A never-before-seen phenomenon has been discovered at the bottom of the ocean off the coast of Oregon.
Researchers have named it Pythia’s Oasis after an ancient Greek priestess.
The phenomenon involves holes spewing warm fluids from the boundary between tectonic plates.
The discovery could potentially provide insight into earthquake risk along the dangerous fault of the Cascadia subduction zone.
This zone stretches from Vancouver Island to northern California and has the capacity to produce earthquakes of magnitude 9 or more.
The vents are located off the coast of Newport, Oregon, 3,412 feet below the ocean surface.
The fluids are bubbling from deep within the fault and originate from about 2.5 miles deep near where the plates meet.
The vents could influence how the plates interact, which could ultimately affect how and when earthquakes occur in the region.
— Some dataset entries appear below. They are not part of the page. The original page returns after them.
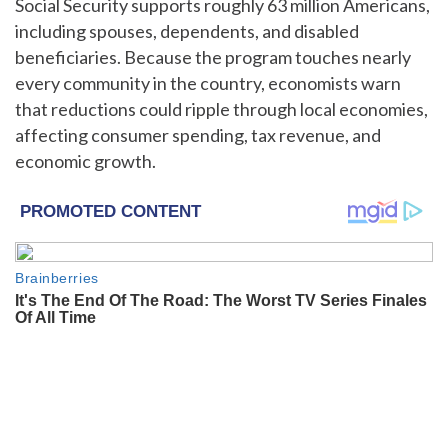
Social Security supports roughly 63 million Americans,
including spouses, dependents, and disabled
beneficiaries. Because the program touches nearly
every community in the country, economists warn
that reductions could ripple through local economies,
affecting consumer spending, tax revenue, and
economic growth.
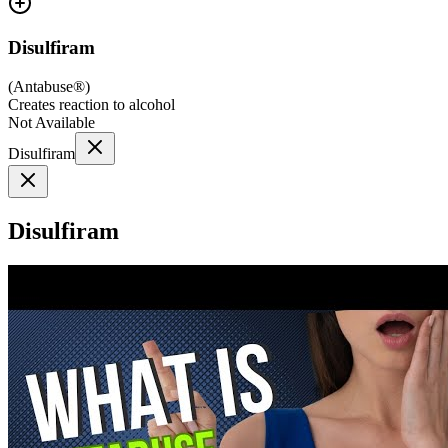
Disulfiram
(
Antabuse®
)
Creates reaction to alcohol
Not Available
Disulfiram
Disulfiram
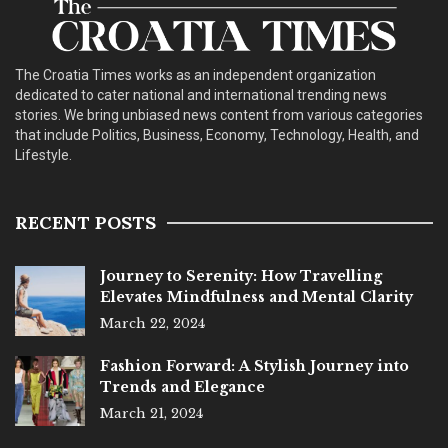
The Croatia Times works as an independent organization
dedicated to cater national and international trending news
stories. We bring unbiased news content from various categories
that include Politics, Business, Economy, Technology, Health, and
Lifestyle.
RECENT POSTS
Journey to Serenity: How Travelling
Elevates Mindfulness and Mental Clarity
March 22, 2024
Fashion Forward: A Stylish Journey into
Trends and Elegance
March 21, 2024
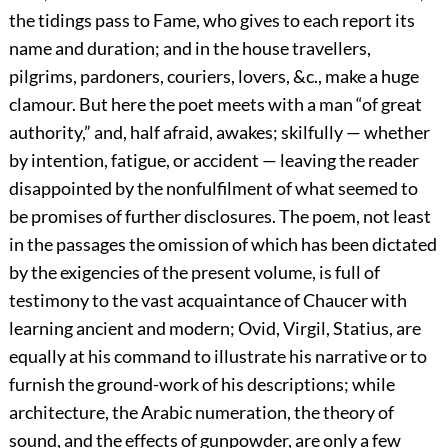
the tidings pass to Fame, who gives to each report its
name and duration; and in the house travellers,
pilgrims, pardoners, couriers, lovers, &c., make a huge
clamour. But here the poet meets with a man “of great
authority,” and, half afraid, awakes; skilfully — whether
by intention, fatigue, or accident — leaving the reader
disappointed by the nonfulfilment of what seemed to
be promises of further disclosures. The poem, not least
in the passages the omission of which has been dictated
by the exigencies of the present volume, is full of
testimony to the vast acquaintance of Chaucer with
learning ancient and modern; Ovid, Virgil, Statius, are
equally at his command to illustrate his narrative or to
furnish the ground-work of his descriptions; while
architecture, the Arabic numeration, the theory of
sound, and the effects of gunpowder, are only a few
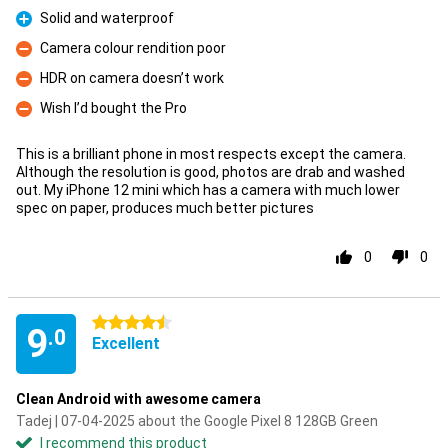
Solid and waterproof
Pro
Camera colour rendition poor
Con
HDR on camera doesn’t work
Con
Wish I’d bought the Pro
Con
This is a brilliant phone in most respects except the camera.
Although the resolution is good, photos are drab and washed
out. My iPhone 12 mini which has a camera with much lower
spec on paper, produces much better pictures
0
0
4.5 stars
9
.0
Excellent
Clean Android with awesome camera
Tadej | 07-04-2025 about the Google Pixel 8 128GB Green
I recommend this product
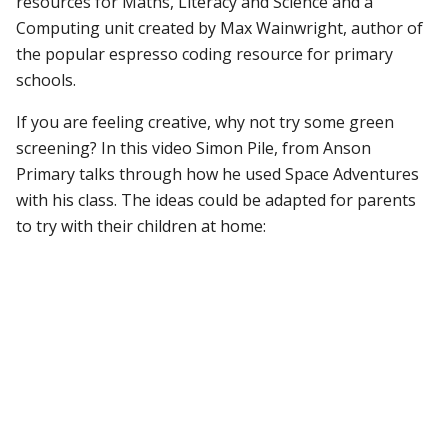
resources for Maths, Literacy and Science and a
Computing unit created by Max Wainwright, author of
the popular espresso coding resource for primary
schools.
If you are feeling creative, why not try some green
screening? In this video Simon Pile, from Anson
Primary talks through how he used Space Adventures
with his class. The ideas could be adapted for parents
to try with their children at home:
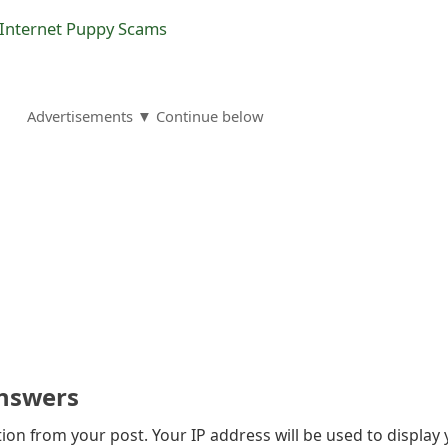
 Internet Puppy Scams
Advertisements ▼ Continue below
nswers
on from your post. Your IP address will be used to display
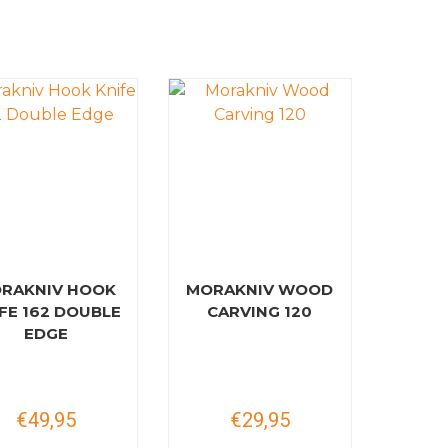
RAKNIV HOOK
MORAKNIV WOOD
FE 162 DOUBLE
CARVING 120
EDGE
€49,95
€29,95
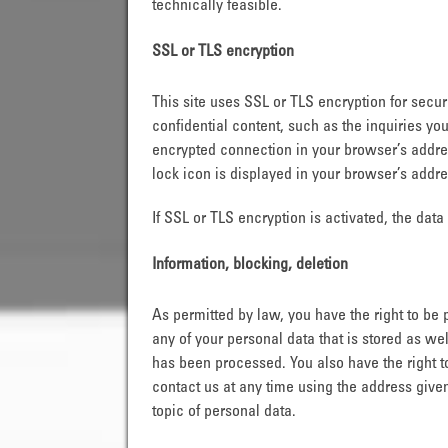
technically feasible.
SSL or TLS encryption
This site uses SSL or TLS encryption for secur
confidential content, such as the inquiries yo
encrypted connection in your browser’s address
lock icon is displayed in your browser’s addre
If SSL or TLS encryption is activated, the data
Information, blocking, deletion
As permitted by law, you have the right to be 
any of your personal data that is stored as wel
has been processed. You also have the right t
contact us at any time using the address given
topic of personal data.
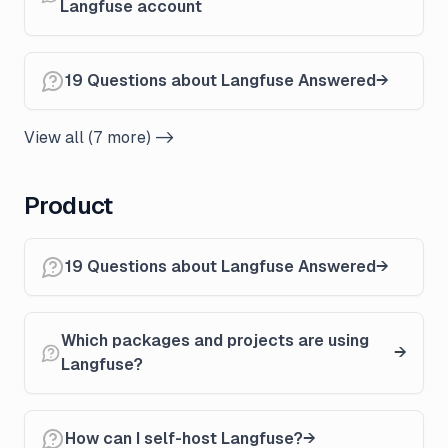
Langfuse account
19 Questions about Langfuse Answered
View all (7 more) ->
Product
19 Questions about Langfuse Answered
Which packages and projects are using
Langfuse?
How can I self-host Langfuse?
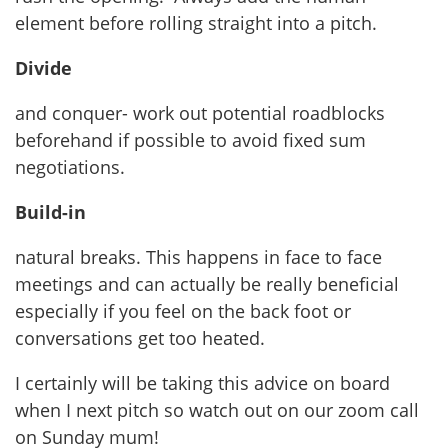
element before rolling straight into a pitch.
Divide
and conquer- work out potential roadblocks
beforehand if possible to avoid fixed sum
negotiations.
Build-in
natural breaks. This happens in face to face
meetings and can actually be really beneficial
especially if you feel on the back foot or
conversations get too heated.
I certainly will be taking this advice on board
when I next pitch so watch out on our zoom call
on Sunday mum!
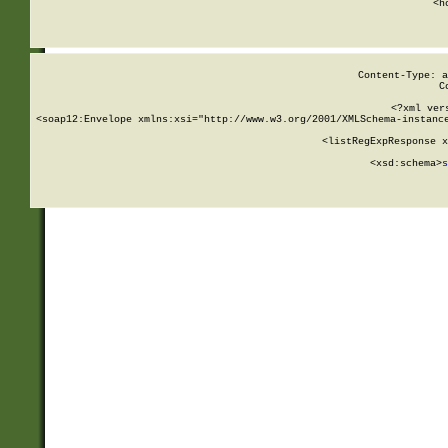
      <h
Content-Type: a
C
<?xml ver
<soap12:Envelope xmlns:xsi="http://www.w3.org/2001/XMLSchema-instance
    <listRegExpResponse x
  
        <xsd:schema>
s
   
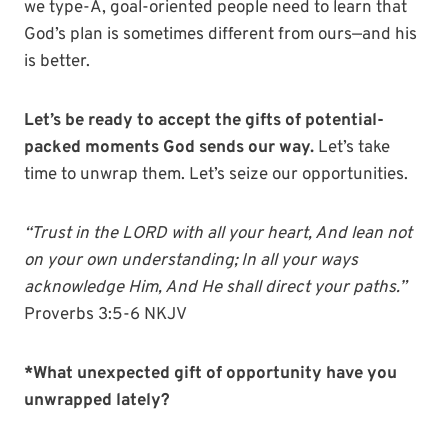
we type-A, goal-oriented people need to learn that
God’s plan is sometimes different from ours—and his
is better.
Let’s be ready to accept the gifts of potential-
packed moments God sends our way.
Let’s take
time to unwrap them. Let’s seize our opportunities.
“
Trust in the
LORD
with all your heart,
And lean not
on your own understanding;
In all your ways
acknowledge Him,
And He shall direct your paths.
”
Proverbs 3:5-6 NKJV
*What unexpected gift of opportunity have you
unwrapped lately?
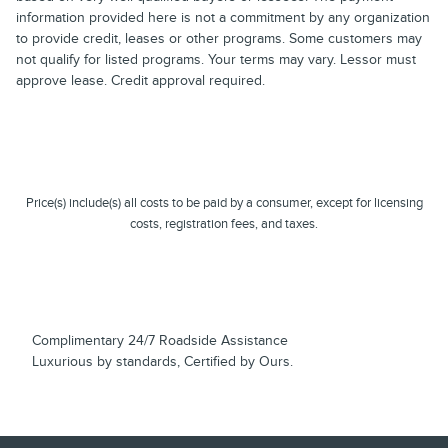
information provided here is not a commitment by any organization
to provide credit, leases or other programs. Some customers may
not qualify for listed programs. Your terms may vary. Lessor must
approve lease. Credit approval required.
Price(s) include(s) all costs to be paid by a consumer, except for licensing
costs, registration fees, and taxes.
Complimentary 24/7 Roadside Assistance
Luxurious by standards, Certified by Ours.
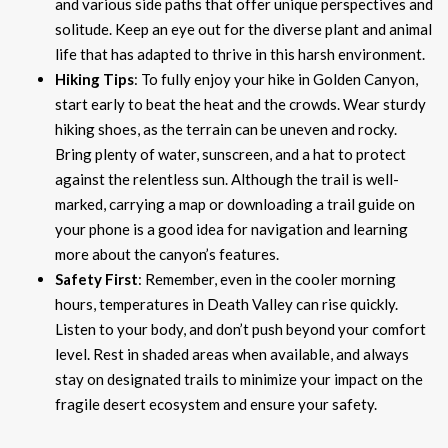
and various side paths that offer unique perspectives and
solitude. Keep an eye out for the diverse plant and animal
life that has adapted to thrive in this harsh environment.
Hiking Tips
: To fully enjoy your hike in Golden Canyon,
start early to beat the heat and the crowds. Wear sturdy
hiking shoes, as the terrain can be uneven and rocky.
Bring plenty of water, sunscreen, and a hat to protect
against the relentless sun. Although the trail is well-
marked, carrying a map or downloading a trail guide on
your phone is a good idea for navigation and learning
more about the canyon’s features.
Safety First
: Remember, even in the cooler morning
hours, temperatures in Death Valley can rise quickly.
Listen to your body, and don’t push beyond your comfort
level. Rest in shaded areas when available, and always
stay on designated trails to minimize your impact on the
fragile desert ecosystem and ensure your safety.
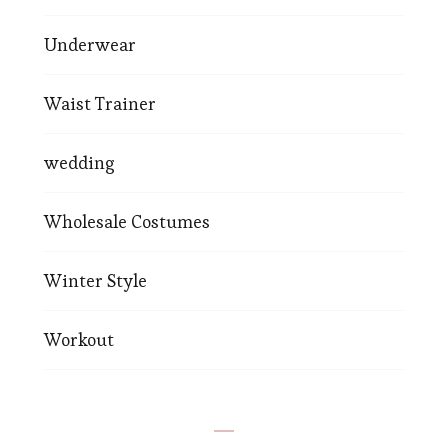
Underwear
Waist Trainer
wedding
Wholesale Costumes
Winter Style
Workout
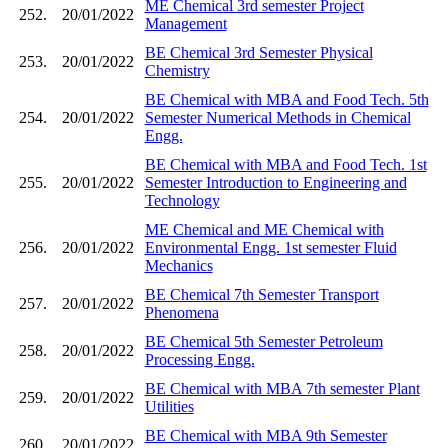
ME Chemical 3rd semester Project
252.
20/01/2022
Management
BE Chemical 3rd Semester Physical
253.
20/01/2022
Chemistry
BE Chemical with MBA and Food Tech. 5th
254.
20/01/2022
Semester Numerical Methods in Chemical
Engg.
BE Chemical with MBA and Food Tech. 1st
255.
20/01/2022
Semester Introduction to Engineering and
Technology
ME Chemical and ME Chemical with
256.
20/01/2022
Environmental Engg. 1st semester Fluid
Mechanics
BE Chemical 7th Semester Transport
257.
20/01/2022
Phenomena
BE Chemical 5th Semester Petroleum
258.
20/01/2022
Processing Engg.
BE Chemical with MBA 7th semester Plant
259.
20/01/2022
Utilities
BE Chemical with MBA 9th Semester
260.
20/01/2022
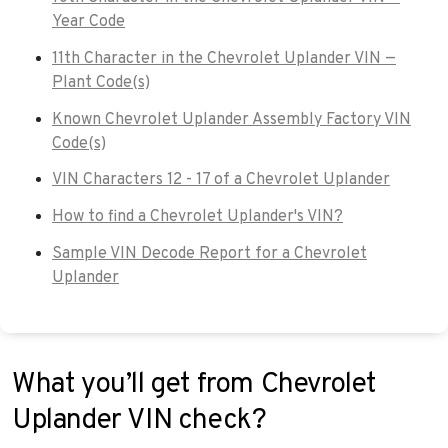
Year Code
11th Character in the Chevrolet Uplander VIN —
Plant Code(s)
Known Chevrolet Uplander Assembly Factory VIN
Code(s)
VIN Characters 12 - 17 of a Chevrolet Uplander
How to find a Chevrolet Uplander's VIN?
Sample VIN Decode Report for a Chevrolet
Uplander
What you’ll get from Chevrolet
Uplander VIN check?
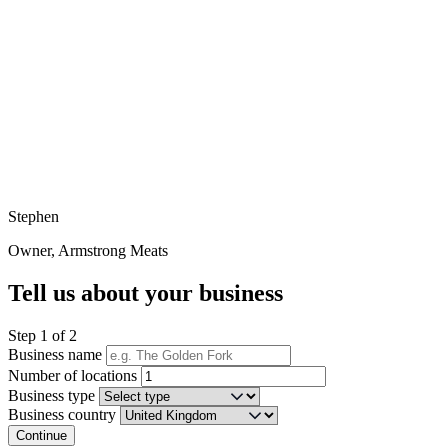
Stephen
Owner, Armstrong Meats
Tell us about your business
Step 1 of 2
Business name
Number of locations
Business type
Business country
Continue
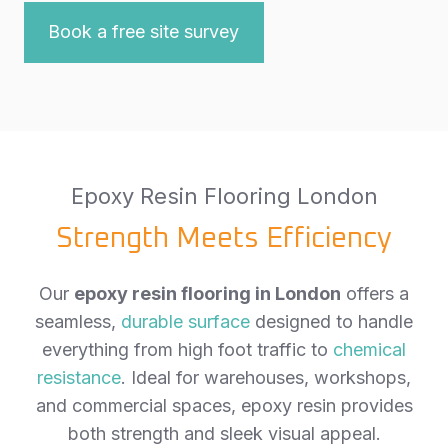
Book a free site survey
Epoxy Resin Flooring London
Strength Meets Efficiency
Our
epoxy resin flooring in London
offers a
seamless,
durable surface
designed to handle
everything from high foot traffic to
chemical
resistance
. Ideal for warehouses, workshops,
and commercial spaces, epoxy resin provides
both strength and sleek visual appeal.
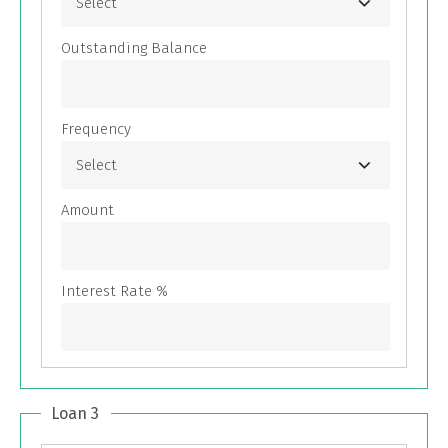
Loan 3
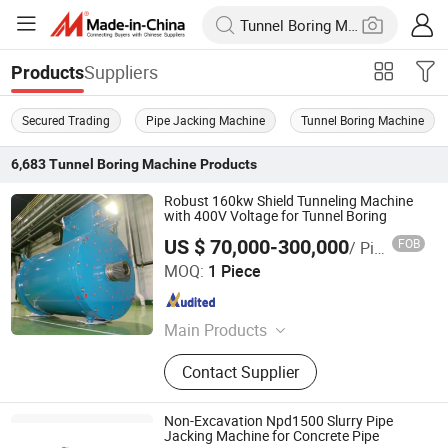
Suppliers
Products
Secured Trading
Pipe Jacking Machine
Tunnel Boring Machine
6,683
Tunnel Boring Machine
Products
Robust 160kw Shield Tunneling Machine
with 400V Voltage for Tunnel Boring
US $ 70,000-300,000
FOB
/ Piece
CRRC Zhuzhou Electric Co.,Ltd
MOQ:
1 Piece
Hunan , China
Since 2025
Main Products
Motor,Blower
Contact Supplier
Non-Excavation Npd1500 Slurry Pipe
Jacking Machine for Concrete Pipe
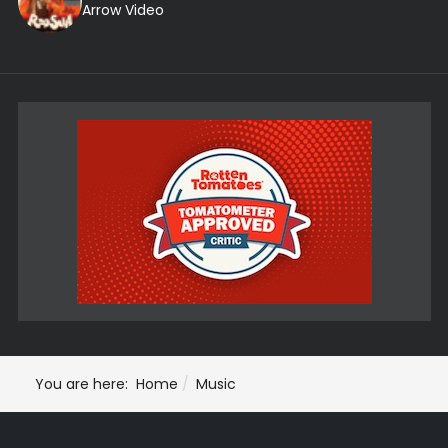
Arrow Video
You are here:
Home
Music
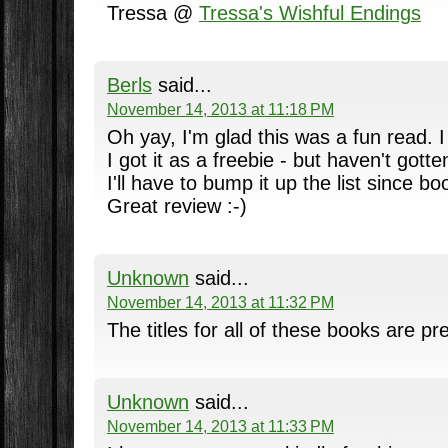
Tressa @
Tressa's Wishful Endings
Berls
said...
November 14, 2013 at 11:18 PM
Oh yay, I'm glad this was a fun read. I
I got it as a freebie - but haven't gotte
I'll have to bump it up the list since b
Great review :-)
Unknown
said...
November 14, 2013 at 11:32 PM
The titles for all of these books are pre
Unknown
said...
November 14, 2013 at 11:33 PM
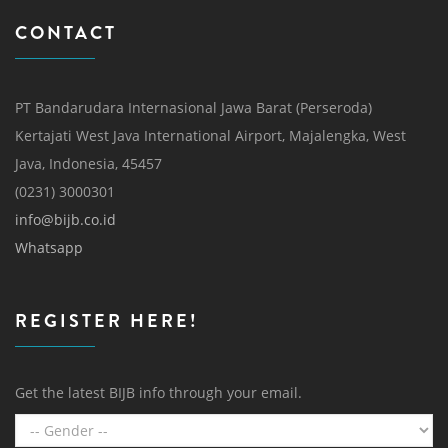
CONTACT
PT Bandarudara Internasional Jawa Barat (Perseroda)
Kertajati West Java International Airport, Majalengka, West
Java, Indonesia, 45457
(0231) 3000301
info@bijb.co.id
Whatsapp
REGISTER HERE!
Get the latest BIJB info through your email.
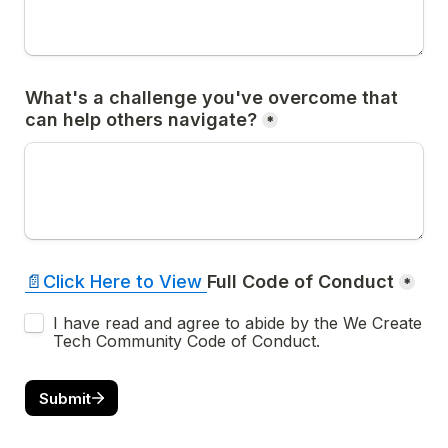
What's a challenge you've overcome that 
can help others navigate?
*
📄
Click Here to 
View 
*
I have read and agree to abide by the We Create 
Tech Community Code of Conduct.
Submit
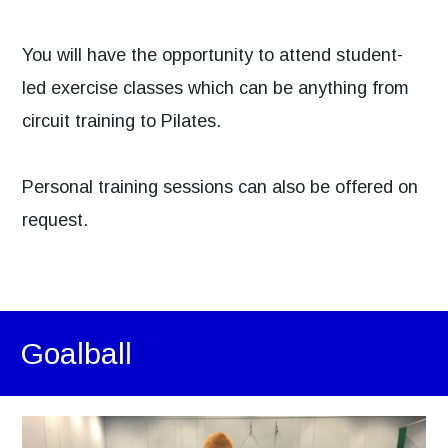
You will have the opportunity to attend student-
led exercise classes which can be anything from
circuit training to Pilates.
Personal training sessions can also be offered on
request.
Goalball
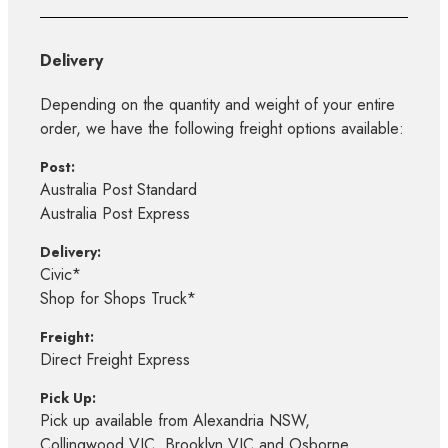
Delivery
Depending on the quantity and weight of your entire
order, we have the following freight options available:
Post:
Australia Post Standard
Australia Post Express
Delivery:
Civic*
Shop for Shops Truck*
Freight:
Direct Freight Express
Pick Up:
Pick up available from Alexandria NSW,
Collingwood VIC, Brooklyn VIC and Osborne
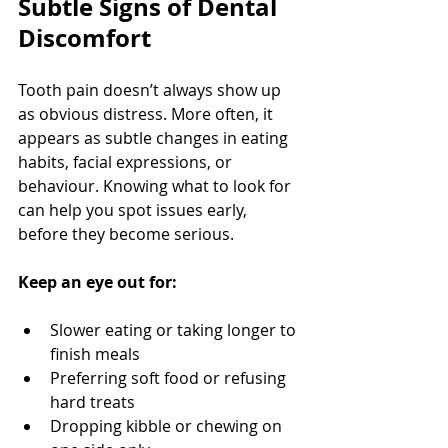
Subtle Signs of Dental 
Discomfort
Tooth pain doesn’t always show up 
as obvious distress. More often, it 
appears as subtle changes in eating 
habits, facial expressions, or 
behaviour. Knowing what to look for 
can help you spot issues early, 
before they become serious.
Keep an eye out for:
Slower eating or taking longer to 
finish meals
Preferring soft food or refusing 
hard treats
Dropping kibble or chewing on 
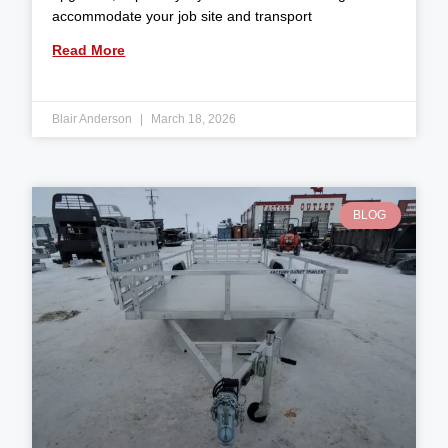
accommodate your job site and transport
Read More
Blair Anderson
March 18, 2026
BLOG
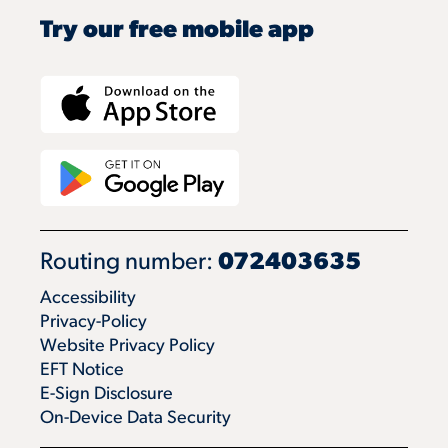
Try our free mobile app
Routing number:
072403635
Accessibility
Privacy-Policy
Website Privacy Policy
EFT Notice
E-Sign Disclosure
On-Device Data Security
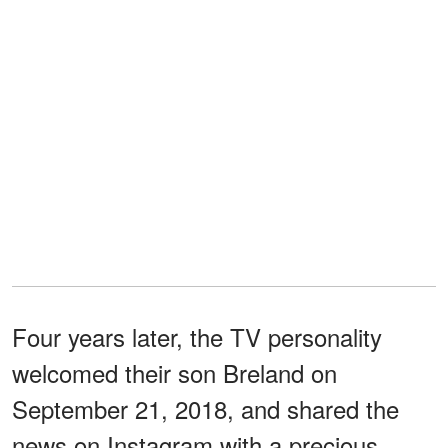
Four years later, the TV personality
welcomed their son Breland on
September 21, 2018, and shared the
news on Instagram with a precious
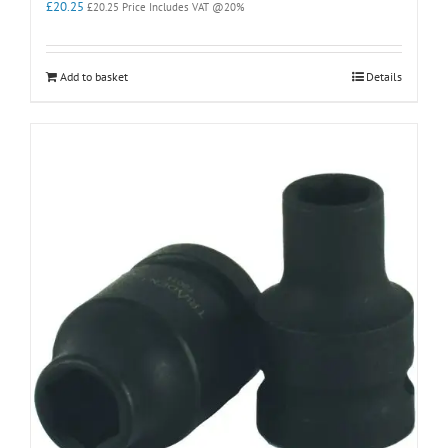
£
20.25
£
20.25
Price Includes VAT @20%
Add to basket
Details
The fluids are 16 degrees Fahrenheit warmer than the surrounding seawater and rich in minerals such as boron and lithium.
The fluids are coming from the crust that was last on the surface 2 million years ago.
The plumbing underlying the newly discovered vents is still largely unknown.
It remains uncertain how the fluids affect the behavior of the fault.
More work will be needed to understand if or how these fluids affect earthquake risk in the Pacific Northwest.